§ **ENTRIES SHOWN**
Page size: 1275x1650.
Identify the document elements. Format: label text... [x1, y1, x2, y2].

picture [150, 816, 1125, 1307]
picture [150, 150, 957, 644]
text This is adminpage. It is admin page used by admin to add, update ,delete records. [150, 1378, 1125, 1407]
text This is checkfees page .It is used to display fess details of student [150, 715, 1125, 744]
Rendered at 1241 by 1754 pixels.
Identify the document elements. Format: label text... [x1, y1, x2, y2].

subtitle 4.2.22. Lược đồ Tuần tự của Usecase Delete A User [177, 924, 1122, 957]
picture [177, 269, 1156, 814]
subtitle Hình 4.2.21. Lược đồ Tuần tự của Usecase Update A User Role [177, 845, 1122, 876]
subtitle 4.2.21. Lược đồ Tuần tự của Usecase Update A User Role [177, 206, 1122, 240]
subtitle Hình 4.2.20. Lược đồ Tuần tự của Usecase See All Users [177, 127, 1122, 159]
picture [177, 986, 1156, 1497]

§ **WHAT YOU HAVE TO DO**
Begin with the line containing "Rendered at 1241 by 1754 pixels." and retype it and each line after it through the end of the records, keeping them exact and including nothing more.

§ **PROBLEM SOLUTION**
Rendered at 1241 by 1754 pixels.
Identify the document elements. Format: label text... [x1, y1, x2, y2].

subtitle 4.2.22. Lược đồ Tuần tự của Usecase Delete A User [177, 924, 1122, 957]
picture [177, 269, 1156, 814]
subtitle Hình 4.2.21. Lược đồ Tuần tự của Usecase Update A User Role [177, 845, 1122, 876]
subtitle 4.2.21. Lược đồ Tuần tự của Usecase Update A User Role [177, 206, 1122, 240]
subtitle Hình 4.2.20. Lược đồ Tuần tự của Usecase See All Users [177, 127, 1122, 159]
picture [177, 986, 1156, 1497]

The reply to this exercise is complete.